L’esecuzione forzata, ovverosia la possibilità di recuperare in via esecutiva nei confronti del debitore il denaro dovuto, rappresenta un aspetto essenziale ai fini della tutela in concreto del creditore. Molto spesso, tuttavia, la ricostruzione del patrimonio del debitore ai fini della ricerca dei beni da pignorare non è agevole, soprattutto con riferimento ai suoi conti correnti e ai suoi crediti verso i terzi.
Già da tempo il legislatore aveva previsto un articolato procedimento in base al quale il creditore, munito di titolo esecutivo, poteva ottenere un’ampia informativa sui beni del debitore (art. 492-bis c.p.c.): il creditore, dieci giorni dopo aver notificato l’atto di precetto, poteva presentare una specifica istanza al Presidente del Tribunale competente il quale, verificata la regolarità degli atti, emanava un’autorizzazione con la quale, a sua volta, il creditore poteva rivolgere un’ulteriore istanza agli uffici dell’Agenzia delle Entrate per avere le informazioni più accurate e complete possibili sul patrimonio del proprio debitore (essenzialmente: l’indicazione dei conti correnti a lui intestati).
Tale procedura, tuttavia, era abbastanza lunga (la durata variava a seconda del Tribunale e dell’ufficio dell’Agenzia delle Entrate). La conseguenza era che, prima di ottenere le informazioni richieste, potevano trascorrere più di 90 giorni, ossia più del termine di validità dell’atto di precetto. E ciò comportava che il creditore – prima di poter avviare l’esecuzione forzata – dovesse notificare un nuovo atto di precetto, con ulteriore dispendio di tempo e di attività.

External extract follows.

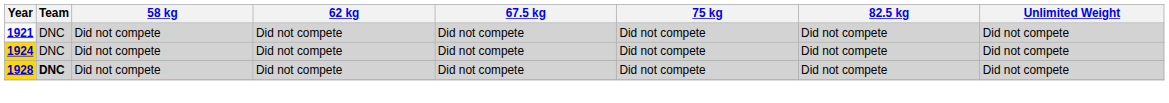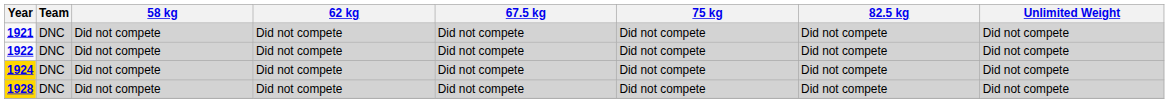+ row: 1922 | DNC | Did not compete | Did not compete | Did not compete | Did not compete | Did not compete | Did not compete
1928 | Team: bold -> normal
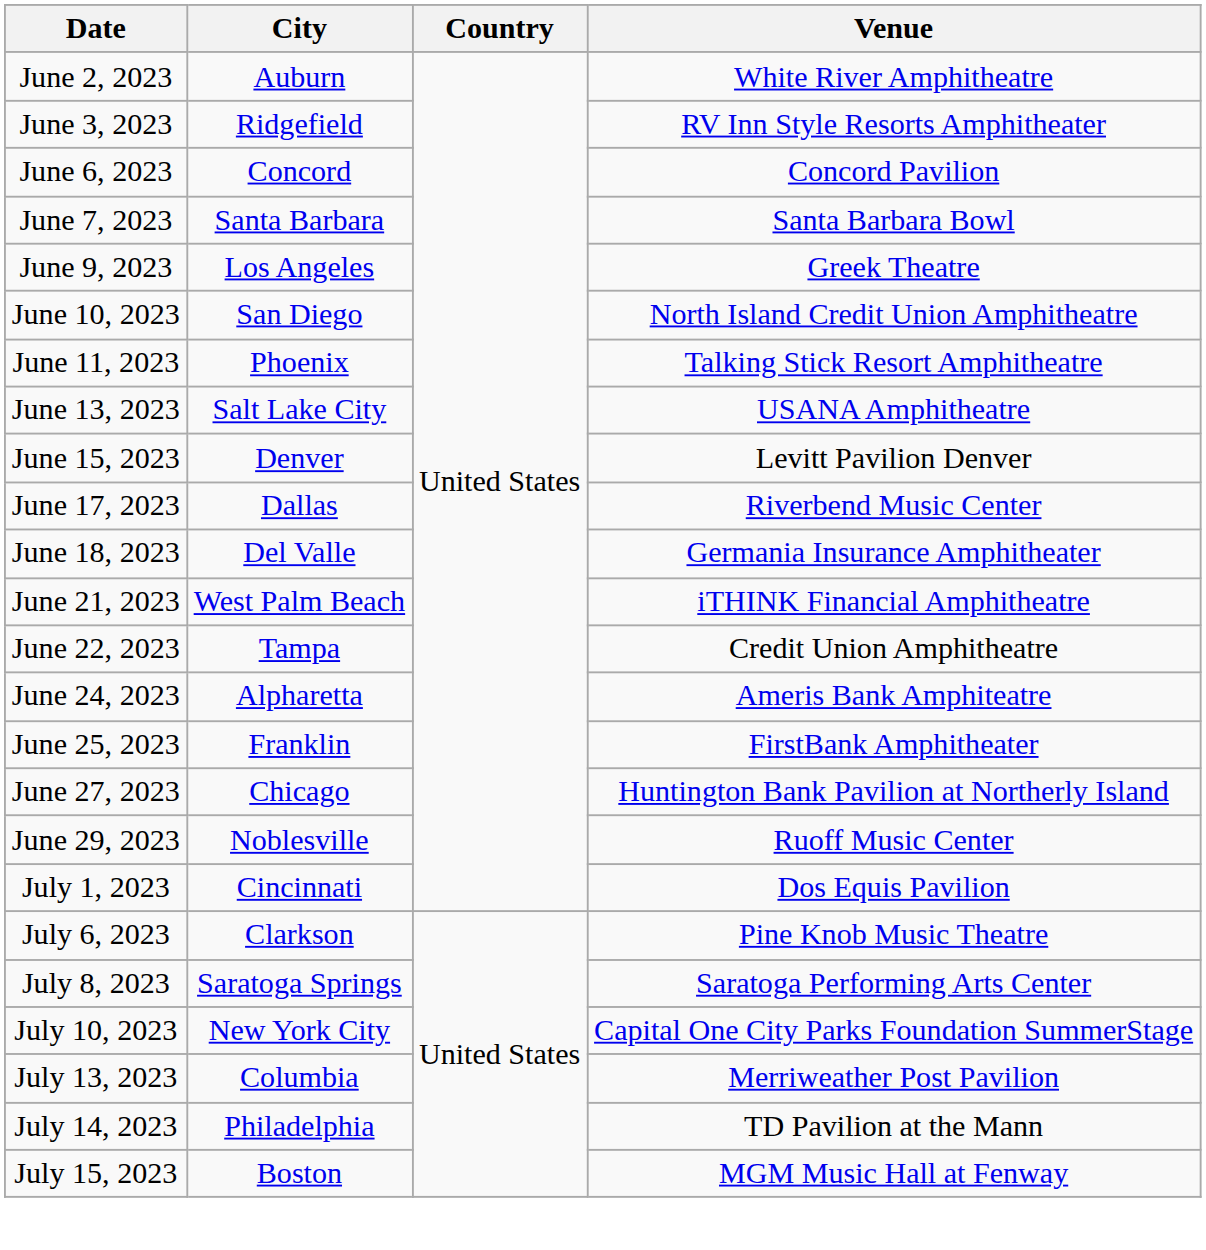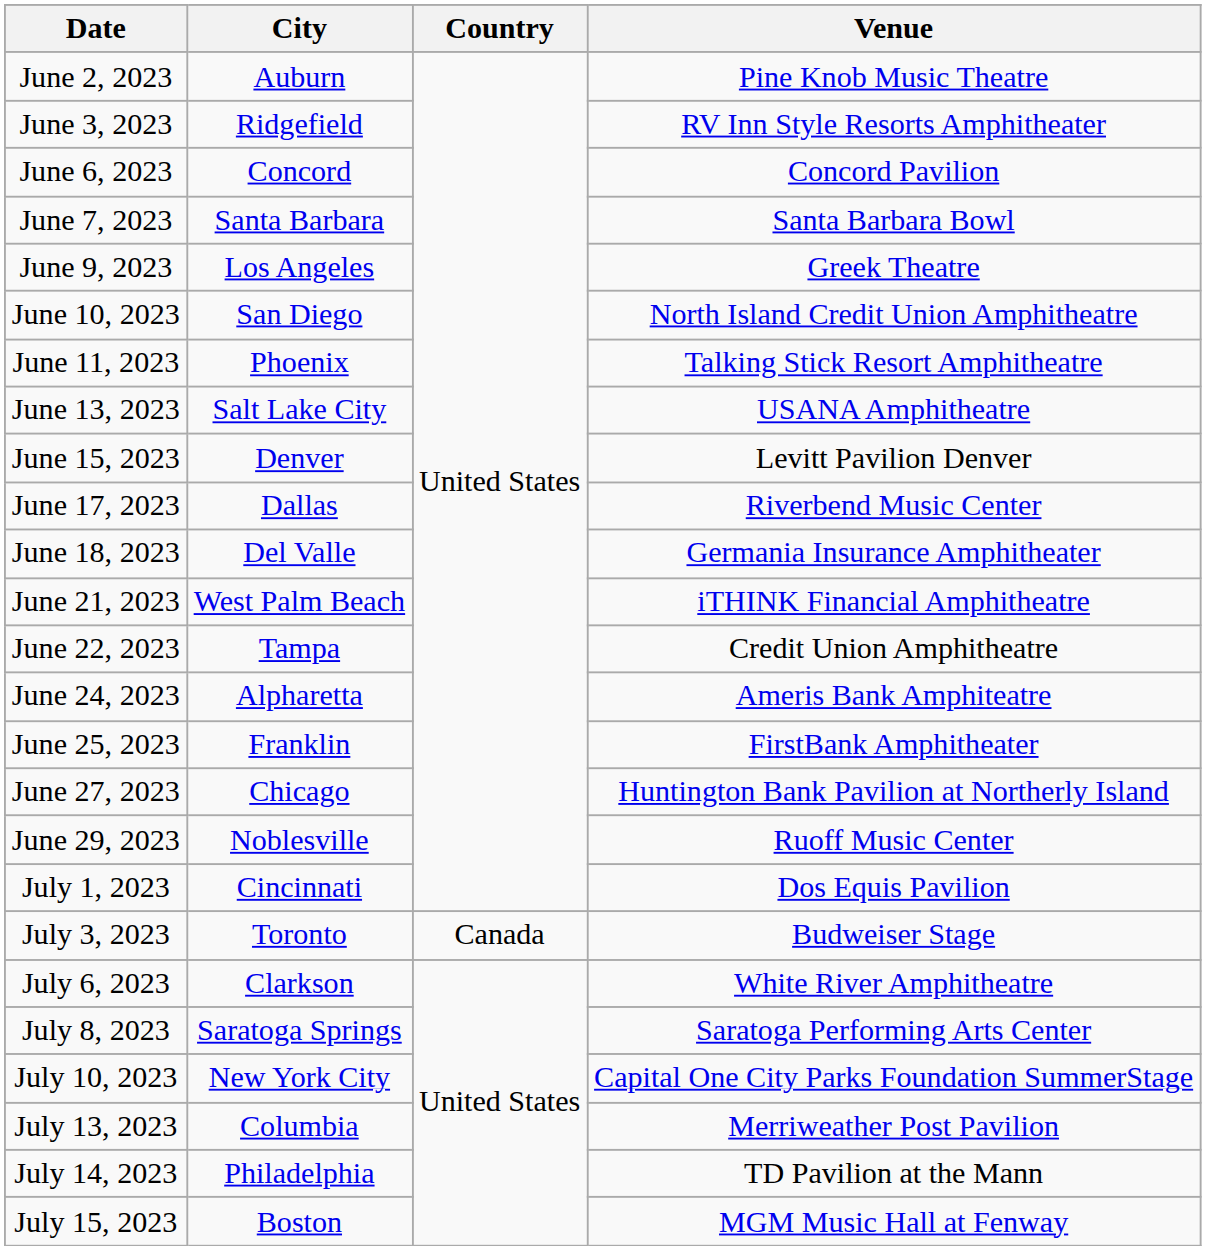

Al fine di semplificare e velocizzare tale procedura, il legislatore – nell’ambito della c.d. Riforma Cartabia – ha modificato l’art. 492-bis c.p.c. introducendo tre sostanziali modifiche.
(i) Innanzi tutto, non è più necessario richiedere un’autorizzazione al Presidente del Tribunale: è sufficiente rivolgere un’istanza all’Ufficiale Giudiziario presso il Tribunale competente.
(ii) È poi lo stesso Ufficiale Giudiziario che, verificata la regolarità degli atti, effettua direttamente le ricerche presso le banche dati dell’Amministrazione finanziaria e fornisce quindi le relative informazioni al creditore.
(iii) Per tutta la durata di tali ricerche, infine, ovverosia nel lasso di tempo che intercorre tra la presentazione dell’istanza all’Ufficiale Giudiziario e la sua risposta con le informazioni richieste, il decorso del termine di 90 giorni per la validità dell’atto di precetto rimane sospeso.
Nei primi mesi di applicazione di tale nuova procedura, tuttavia, gli Ufficiali Giudiziari non sono stati messi in grado di effettuare le necessarie ricerche presso gli Uffici dell’Agenzia delle Entrate. Conseguentemente rispondevano alle istanze dei creditori spiegando di non poter procedere, lasciando che fossero sempre i creditori a richiedere le informazioni all’Agenzia delle Entrate.
Ebbene, in data 24 giugno 2023 il Ministero della Giustizia e l’Agenzia delle Entrate hanno comunicato di aver stipulato una convenzione per consentire agli Ufficiali Giudiziari di effettuare direttamente le ricerche dei beni da pignorare e di trasmettere le informazioni ottenute ai creditori.
L’accordo prevede specifiche modalità informatiche per lo scambio di dati, che assicurano la tracciabilità degli accessi ed il pieno rispetto della normativa in materia di dati personali ed ha avuto l’approvazione del Garante per la Privacy.
Sembra, dunque, che le previsioni introdotte dalla Riforma Cartabia siano finalmente prossime ad una loro piena e concreta applicazione.
Il creditore dovrà soltanto avere l’accortezza di specificare, nel successivo atto di pignoramento, la data in cui ha presentato l’istanza all’Ufficiale Giudiziario e quella in cui ha ottenuto le informazioni richieste: in tal modo sarà evidente al debitore e ai terzi pignorati che il termine di validità – in quel lasso di tempo – è rimasto sospeso e, pertanto, l’atto di precetto nelle more non ha perso la propria efficacia (art. 492, comma 8, c.p.c.).
Sulla base delle informazioni ottenute, il creditore potrà così molto più agevolmente aggredire i beni del patrimonio del proprio debitore, avviando la procedura esecutiva a tutela del proprio credito.